Trigger Warning: This piece talks about disordered eating. Although there is no graphic description of events, please read cautiously.
In terms of the body positivity movement, I am still a work in progress. I still spend time looking in the mirror, pulling my stomach in, or asking my husband those most dangerous of words “do I look fat in this?” But my brain has slowly started to compute, and sometimes I remember to love my stomach the way it is and hope that my husband will answer me: “so what if you do?” I have to remind myself time and time again that I may not yet be comfortable wearing a bikini on the beach, but if 13 year old me could see me now, eating food until I’m full and celebrating myself, re-evaluating my internalised fatphobia, she wouldn’t believe her eyes.
When I was a young teenager, I was solely focused on looking skinny and edgy. I would often skip breakfast and lunch, curbing the hunger with cigarettes, and I would have skipped dinner if my family didn’t have sit down meals. If somebody asked why I hadn’t eaten I would never say it was because I wanted to be thin, I would say I had forgotten or there was nothing in the cupboard at home. When I was 15/16 I experienced a resurgence of the asthma and eczema I had struggled with as a child, which completely changed my relationship with my body. I was now finding that certain foods made me feel uncomfortable, and I was skipping meals because I was scared of how foods would make me feel, as opposed to focusing on what I looked like.
It wasn’t until I was 17, and I had to go on the biggest elimination diet of my life, that I started to appreciate food, but even now I not only struggle with the size of my body but also with remnants of disordered eating caused by years of bad relationships. A lot of people struggle with body image, especially women who are constantly told that to be thin is to be beautiful. Fatphobia is so entrenched in us that we uplift non-scientific governmental structures, fund flawed healthcare programmes, and even let it into the church.
The church should be incompatible with all forms of judgment and hatred, and fatphobia is no exception. We are so easy to celebrate “we are fearfully and wonderfully made” and so quick to endorse diet trends, weight loss programmes, and fitness regimes. This is not about encouraging people to feel and be healthy: the connection we have between thinness and healthiness is categorically incorrect, there is no one body type that epitomises health. We take the verse “do you not know your body is a temple” to mean we should beautify ourselves to society’s standards, and adorn ourselves with thinness. Or we can go the exact opposite direction and preach about how happy we should be that we have fully functioning bodies that work so hard to keep us alive, thus falling into unnecessary ableism. It’s a difficult trap.
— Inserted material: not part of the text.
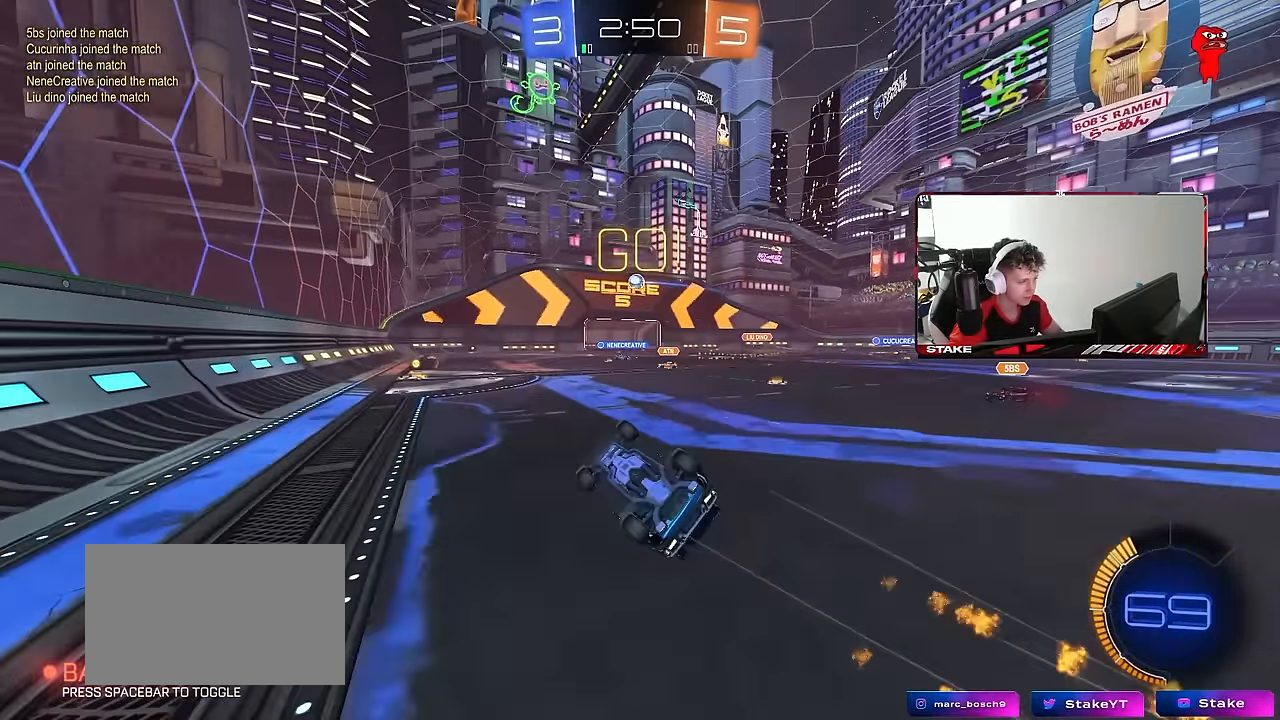
{"keys": ["d", "w"], "mouse": [], "mouse_move": "still", "events": [[267, "s", "up"], [267, "shift", "up"], [317, "a", "up"], [417, "d", "down"], [500, "w", "down"]]}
When I first wandered into the church in my late teens, I did not find the culture around food welcoming. Even though I did not take communion until I was baptised, the idea of a communal table of bread and wine was a horror, even in my church where the juice was metered out into separate cups. As well as that, the way that Christians connect is most often over dinner, something that I really had to adjust to. Don’t get me wrong, I love this part of our community, and it is how my husband and I connect to people now. There is something special about sharing a meal together, but for those of us who have broken relationships with food, it can be daunting and uncomfortable.
Then there’s the fasting. In my legalistic baby Christian days, I tearily asked my now husband if I would have to fast to be a Christian. Fasting can bring up memories and patterns in people who are recovering from disordered eating, and it is not always the right choice. I’ve been lucky that my churches have never cast judgment on people who don’t fast for whatever reason, but I have had people ask me why I don’t fast which is an uncomfortable position to be in (maybe they’ll read this article and finally discover why I duck out of those conversations).
When discussing this article with my husband, we tried to come up with some practical ways that the church can move away from fatphobia and health obsession, and help those who have a past (or present) of disordered eating:
What I hope has come across in this article is that the church is dealing with real people with multifaceted lives and that our celebration of diversity should be in all areas of life. We have to be careful, and love each person with an intersectional view: walking alongside them in their personal struggle, and not trying to fit them into a mold. Because, in the end, fatphobia, ableism, and any image promotion is just another way of trying to force someone to become ‘the model Christian’: a mythical creature that does not exist. We need to find a way to celebrate all bodies.